Здесь слышны были отзвуки наших разговоров с Алисой.
– Поэтому ты и стал солдатом? – однажды спросил я.
– А что хорошего всю жизнь ковыряться в земле? – вздохнул Беппо. – Вспахал, посеял, убрал урожай – все радости. – Объяснил, что каждый, честно прослуживший в солдатах отмеренных десять лет, получает земельный надел в наследуемую собственность, урожай в замок не отдает, становится свободным йоменом. – Это уже, милорд, дело – совсем другое. Свободный йомен сам решает, как ему жить. Он может даже принимать участие в военном и гражданском Советах… Неожиданно выяснилось, что в отличие от Геррика и Алисы ему, Беппо, у нас, на Земле, нравится.

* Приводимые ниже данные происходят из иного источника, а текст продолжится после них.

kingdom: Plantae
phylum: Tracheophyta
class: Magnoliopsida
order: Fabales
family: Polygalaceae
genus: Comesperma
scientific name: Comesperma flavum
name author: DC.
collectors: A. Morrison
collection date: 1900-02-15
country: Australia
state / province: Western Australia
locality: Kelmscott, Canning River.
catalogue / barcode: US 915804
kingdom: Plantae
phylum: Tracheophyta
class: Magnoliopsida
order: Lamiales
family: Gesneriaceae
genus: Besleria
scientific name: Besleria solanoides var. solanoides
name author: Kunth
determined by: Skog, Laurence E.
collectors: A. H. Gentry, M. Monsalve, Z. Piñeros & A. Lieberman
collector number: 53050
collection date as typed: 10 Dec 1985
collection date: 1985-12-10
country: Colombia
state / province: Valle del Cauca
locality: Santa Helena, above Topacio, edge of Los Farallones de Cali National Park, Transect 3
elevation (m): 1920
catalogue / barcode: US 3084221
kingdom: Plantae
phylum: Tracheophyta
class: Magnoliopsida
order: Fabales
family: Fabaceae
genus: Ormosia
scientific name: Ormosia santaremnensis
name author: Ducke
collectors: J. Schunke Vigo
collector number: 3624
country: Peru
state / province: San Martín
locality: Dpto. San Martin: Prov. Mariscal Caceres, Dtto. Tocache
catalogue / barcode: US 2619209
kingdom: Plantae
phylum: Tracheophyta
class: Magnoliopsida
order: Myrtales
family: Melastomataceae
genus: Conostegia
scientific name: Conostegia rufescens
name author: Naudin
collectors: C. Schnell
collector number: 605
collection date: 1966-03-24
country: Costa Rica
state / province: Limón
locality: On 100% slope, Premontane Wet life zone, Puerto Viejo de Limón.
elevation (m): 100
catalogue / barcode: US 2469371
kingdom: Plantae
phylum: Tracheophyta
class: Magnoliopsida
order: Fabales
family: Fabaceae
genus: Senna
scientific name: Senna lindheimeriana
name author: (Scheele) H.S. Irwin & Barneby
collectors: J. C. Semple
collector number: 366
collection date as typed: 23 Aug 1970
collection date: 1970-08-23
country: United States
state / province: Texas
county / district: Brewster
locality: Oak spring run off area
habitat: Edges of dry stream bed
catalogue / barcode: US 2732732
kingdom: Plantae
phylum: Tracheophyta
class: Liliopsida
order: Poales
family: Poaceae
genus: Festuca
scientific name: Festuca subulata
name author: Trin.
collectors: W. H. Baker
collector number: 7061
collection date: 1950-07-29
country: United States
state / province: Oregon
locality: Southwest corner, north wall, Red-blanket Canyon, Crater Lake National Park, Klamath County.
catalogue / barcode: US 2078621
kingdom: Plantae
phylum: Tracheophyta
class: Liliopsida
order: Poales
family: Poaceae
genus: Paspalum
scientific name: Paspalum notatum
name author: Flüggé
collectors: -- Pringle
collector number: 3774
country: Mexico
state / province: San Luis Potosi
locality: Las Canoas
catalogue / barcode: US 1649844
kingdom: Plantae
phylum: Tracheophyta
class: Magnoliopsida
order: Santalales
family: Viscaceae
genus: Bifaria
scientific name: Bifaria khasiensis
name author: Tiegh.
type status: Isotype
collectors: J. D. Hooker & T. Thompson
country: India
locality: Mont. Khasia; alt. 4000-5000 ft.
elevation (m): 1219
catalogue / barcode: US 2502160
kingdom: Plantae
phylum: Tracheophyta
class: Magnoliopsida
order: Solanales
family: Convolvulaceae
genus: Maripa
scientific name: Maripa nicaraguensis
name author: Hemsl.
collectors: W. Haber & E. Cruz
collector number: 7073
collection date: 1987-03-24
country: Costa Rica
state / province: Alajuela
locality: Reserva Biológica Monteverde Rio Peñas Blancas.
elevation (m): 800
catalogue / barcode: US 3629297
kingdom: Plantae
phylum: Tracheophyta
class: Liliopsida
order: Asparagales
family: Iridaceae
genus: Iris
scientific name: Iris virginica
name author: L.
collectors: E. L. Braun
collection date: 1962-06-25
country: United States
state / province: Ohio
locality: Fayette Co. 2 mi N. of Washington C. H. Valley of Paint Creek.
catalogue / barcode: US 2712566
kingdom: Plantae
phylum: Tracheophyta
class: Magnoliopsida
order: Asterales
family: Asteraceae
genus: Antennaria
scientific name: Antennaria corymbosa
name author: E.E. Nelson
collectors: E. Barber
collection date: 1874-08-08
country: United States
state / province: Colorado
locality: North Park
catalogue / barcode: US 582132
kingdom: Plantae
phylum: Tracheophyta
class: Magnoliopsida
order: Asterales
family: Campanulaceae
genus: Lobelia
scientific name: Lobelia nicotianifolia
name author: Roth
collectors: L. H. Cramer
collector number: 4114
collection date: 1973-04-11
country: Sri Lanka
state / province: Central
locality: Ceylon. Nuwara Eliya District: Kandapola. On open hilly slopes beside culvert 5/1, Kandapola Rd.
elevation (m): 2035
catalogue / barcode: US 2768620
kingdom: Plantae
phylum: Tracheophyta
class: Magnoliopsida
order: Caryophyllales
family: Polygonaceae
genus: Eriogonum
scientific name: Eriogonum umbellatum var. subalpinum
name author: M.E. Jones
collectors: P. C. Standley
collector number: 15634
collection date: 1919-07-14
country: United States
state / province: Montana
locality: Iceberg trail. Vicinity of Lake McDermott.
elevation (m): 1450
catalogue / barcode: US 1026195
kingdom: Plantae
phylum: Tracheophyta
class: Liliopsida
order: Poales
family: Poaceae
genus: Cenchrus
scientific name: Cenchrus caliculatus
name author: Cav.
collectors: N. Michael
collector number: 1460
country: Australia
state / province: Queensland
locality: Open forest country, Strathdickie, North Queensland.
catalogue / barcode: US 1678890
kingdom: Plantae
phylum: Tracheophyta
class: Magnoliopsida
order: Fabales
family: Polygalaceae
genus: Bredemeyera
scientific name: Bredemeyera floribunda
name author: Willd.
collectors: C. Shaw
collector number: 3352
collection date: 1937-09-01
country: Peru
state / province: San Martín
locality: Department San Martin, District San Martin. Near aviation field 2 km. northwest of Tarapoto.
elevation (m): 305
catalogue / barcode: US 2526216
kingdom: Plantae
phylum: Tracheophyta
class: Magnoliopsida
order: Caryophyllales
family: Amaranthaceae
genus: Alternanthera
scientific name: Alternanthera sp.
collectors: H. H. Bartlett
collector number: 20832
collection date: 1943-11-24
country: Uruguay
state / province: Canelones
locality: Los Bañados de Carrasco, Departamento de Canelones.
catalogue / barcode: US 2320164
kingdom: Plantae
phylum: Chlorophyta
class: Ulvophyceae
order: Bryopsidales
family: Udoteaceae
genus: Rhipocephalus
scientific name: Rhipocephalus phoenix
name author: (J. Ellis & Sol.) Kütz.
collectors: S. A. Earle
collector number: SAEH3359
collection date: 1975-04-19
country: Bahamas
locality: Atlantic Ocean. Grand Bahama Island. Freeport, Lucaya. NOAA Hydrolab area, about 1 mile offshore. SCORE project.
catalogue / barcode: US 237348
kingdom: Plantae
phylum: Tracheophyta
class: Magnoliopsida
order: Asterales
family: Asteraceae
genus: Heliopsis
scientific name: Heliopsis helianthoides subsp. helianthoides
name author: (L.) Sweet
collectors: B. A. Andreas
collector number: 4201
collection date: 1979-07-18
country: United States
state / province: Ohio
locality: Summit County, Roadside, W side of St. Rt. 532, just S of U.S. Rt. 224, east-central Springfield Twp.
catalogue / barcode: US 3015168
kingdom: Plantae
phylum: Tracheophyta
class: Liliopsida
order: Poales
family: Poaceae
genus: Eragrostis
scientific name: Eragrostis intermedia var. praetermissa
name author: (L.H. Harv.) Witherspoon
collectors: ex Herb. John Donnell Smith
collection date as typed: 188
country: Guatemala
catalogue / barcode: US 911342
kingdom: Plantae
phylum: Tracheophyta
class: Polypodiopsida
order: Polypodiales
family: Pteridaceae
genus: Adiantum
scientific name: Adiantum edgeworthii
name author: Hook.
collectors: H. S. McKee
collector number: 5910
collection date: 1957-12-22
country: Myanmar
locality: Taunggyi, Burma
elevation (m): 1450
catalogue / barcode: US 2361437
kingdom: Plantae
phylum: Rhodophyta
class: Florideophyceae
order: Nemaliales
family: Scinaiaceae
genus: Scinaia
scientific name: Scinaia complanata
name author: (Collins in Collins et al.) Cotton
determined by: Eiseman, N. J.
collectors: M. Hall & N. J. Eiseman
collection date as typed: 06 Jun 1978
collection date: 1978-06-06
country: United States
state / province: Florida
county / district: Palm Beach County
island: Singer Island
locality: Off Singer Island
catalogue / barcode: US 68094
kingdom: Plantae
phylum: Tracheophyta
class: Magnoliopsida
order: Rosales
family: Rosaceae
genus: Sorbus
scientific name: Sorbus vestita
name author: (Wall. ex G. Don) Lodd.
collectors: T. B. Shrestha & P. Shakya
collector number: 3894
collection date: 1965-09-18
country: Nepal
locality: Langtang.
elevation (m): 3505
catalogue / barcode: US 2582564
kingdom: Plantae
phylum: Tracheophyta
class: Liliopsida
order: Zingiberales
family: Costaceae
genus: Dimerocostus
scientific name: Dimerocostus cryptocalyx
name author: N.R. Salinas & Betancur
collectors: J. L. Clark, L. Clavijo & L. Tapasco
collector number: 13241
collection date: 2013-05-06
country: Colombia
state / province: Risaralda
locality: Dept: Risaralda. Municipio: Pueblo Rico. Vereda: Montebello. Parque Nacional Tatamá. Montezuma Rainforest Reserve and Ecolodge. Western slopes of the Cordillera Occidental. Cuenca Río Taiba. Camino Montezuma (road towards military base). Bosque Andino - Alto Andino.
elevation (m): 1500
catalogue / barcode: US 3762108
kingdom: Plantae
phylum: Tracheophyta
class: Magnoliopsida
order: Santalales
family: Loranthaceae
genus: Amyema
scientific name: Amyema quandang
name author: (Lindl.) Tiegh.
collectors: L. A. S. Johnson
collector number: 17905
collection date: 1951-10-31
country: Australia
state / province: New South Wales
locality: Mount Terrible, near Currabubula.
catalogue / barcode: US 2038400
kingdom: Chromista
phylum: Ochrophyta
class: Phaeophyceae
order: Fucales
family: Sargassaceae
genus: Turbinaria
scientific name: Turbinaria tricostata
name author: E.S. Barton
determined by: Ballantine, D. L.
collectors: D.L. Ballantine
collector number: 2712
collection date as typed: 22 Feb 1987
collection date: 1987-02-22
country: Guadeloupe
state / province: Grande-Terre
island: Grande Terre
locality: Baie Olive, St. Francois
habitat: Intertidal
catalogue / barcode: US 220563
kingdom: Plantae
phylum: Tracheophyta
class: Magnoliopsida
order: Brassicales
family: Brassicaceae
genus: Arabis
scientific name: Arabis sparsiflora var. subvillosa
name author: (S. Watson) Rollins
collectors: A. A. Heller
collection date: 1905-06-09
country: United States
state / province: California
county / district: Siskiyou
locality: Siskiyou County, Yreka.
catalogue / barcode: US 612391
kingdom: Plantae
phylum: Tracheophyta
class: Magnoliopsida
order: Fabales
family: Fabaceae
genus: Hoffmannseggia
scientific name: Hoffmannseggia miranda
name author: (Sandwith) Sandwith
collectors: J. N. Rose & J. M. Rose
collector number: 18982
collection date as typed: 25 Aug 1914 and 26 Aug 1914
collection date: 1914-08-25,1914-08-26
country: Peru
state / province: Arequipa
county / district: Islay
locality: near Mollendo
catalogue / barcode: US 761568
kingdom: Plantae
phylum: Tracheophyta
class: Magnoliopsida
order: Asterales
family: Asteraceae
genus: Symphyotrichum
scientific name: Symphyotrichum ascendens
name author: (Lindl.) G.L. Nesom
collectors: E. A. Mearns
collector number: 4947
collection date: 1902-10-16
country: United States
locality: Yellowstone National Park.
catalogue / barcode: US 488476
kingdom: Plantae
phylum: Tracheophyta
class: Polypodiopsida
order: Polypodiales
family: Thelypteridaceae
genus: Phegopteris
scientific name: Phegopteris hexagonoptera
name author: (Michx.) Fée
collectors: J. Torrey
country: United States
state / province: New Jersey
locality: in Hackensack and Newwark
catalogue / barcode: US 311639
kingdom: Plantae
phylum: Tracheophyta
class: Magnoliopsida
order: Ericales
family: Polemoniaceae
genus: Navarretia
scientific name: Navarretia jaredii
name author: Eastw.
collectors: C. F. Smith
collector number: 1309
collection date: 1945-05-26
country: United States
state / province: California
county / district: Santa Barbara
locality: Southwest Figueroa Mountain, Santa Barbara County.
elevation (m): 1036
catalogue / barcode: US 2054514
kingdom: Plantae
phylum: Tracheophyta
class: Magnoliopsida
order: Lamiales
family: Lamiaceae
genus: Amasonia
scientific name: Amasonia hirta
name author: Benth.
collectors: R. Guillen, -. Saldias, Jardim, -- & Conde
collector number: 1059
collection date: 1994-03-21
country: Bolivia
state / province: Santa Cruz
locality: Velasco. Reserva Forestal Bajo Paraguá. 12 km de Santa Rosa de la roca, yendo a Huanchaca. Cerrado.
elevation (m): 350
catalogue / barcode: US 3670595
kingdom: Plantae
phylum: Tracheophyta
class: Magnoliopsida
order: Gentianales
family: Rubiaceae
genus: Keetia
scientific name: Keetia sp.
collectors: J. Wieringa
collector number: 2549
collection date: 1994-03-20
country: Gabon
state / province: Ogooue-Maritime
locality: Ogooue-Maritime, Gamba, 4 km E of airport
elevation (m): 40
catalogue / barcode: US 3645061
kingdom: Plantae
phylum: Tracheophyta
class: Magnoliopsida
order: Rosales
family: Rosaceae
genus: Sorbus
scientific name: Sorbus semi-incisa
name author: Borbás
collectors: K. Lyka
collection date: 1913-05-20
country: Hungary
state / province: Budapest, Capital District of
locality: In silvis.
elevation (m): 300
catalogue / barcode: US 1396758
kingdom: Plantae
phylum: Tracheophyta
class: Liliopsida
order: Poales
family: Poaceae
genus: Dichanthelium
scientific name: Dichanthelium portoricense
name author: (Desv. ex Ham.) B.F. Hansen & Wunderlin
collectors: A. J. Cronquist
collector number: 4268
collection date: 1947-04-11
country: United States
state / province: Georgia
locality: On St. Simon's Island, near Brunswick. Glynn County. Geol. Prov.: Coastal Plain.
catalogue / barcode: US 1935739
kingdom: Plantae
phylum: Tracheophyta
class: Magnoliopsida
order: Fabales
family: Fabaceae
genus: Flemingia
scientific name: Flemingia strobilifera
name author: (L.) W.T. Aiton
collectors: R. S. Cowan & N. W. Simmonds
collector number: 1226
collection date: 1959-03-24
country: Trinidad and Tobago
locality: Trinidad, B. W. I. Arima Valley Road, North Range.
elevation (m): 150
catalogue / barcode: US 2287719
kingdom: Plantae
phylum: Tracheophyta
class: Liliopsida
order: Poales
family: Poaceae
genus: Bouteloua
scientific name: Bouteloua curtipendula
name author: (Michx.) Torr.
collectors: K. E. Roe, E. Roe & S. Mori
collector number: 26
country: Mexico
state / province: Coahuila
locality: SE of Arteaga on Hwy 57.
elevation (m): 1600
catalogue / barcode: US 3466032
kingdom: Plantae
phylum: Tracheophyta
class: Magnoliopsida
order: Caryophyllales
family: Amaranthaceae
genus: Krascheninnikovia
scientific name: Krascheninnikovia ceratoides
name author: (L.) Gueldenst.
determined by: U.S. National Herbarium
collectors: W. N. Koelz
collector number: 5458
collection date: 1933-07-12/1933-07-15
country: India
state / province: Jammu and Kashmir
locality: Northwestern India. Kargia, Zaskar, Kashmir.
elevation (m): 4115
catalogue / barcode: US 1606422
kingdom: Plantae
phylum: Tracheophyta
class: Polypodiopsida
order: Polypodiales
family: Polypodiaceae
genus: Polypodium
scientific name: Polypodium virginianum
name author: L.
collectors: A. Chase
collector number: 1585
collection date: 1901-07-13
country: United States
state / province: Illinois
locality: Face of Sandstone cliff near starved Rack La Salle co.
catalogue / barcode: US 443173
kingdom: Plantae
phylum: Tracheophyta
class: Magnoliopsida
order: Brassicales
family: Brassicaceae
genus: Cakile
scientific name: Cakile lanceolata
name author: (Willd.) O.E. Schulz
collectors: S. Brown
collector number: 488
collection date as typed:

– Тяжелый, конечно, мир, – признавался он. Слишком много металла и слишком сильно, по его мнению, зачумлены города. У вас, прямо-таки дышать трудно, милорд… Зато нет определяемого рождением строгого социального статуса. Это так что – родился крестьянином, значит, и будешь всю жизнь землепашцем, родился в семье ремесленника – отец передает тебе свое дело. А хочешь или не хочешь – никто этим не интересуется. – У вас, к счастью, иначе милорд…
– Так оставайся, – однажды предложил я. – Кто, собственно, тебе запрещает?
Беппо вздохнул и почесал круглый живот под мундиром.
– Не так это просто, милорд, а – обет Дому Герриков? Срок моей службы еще не кончился. И – солдат не покидает своего лорда в минуту несчастий. После победы – пожалуйста, есть даже специальный закон на этот счет. А уйти сейчас – позор на всю жизнь и клеймо труса… – Он вытащил короткие пальцы из-под мундира, посмотрел на тупые квадратные ногти, торчащие уголками, и с несвойственной ему торопливостью взялся за рукоять меча. – Давайте работать, милорд, за нами – присматривают…
Чуть повернув голову, я увидел на другой стороне плаца пластилиновую фигуру Петипа.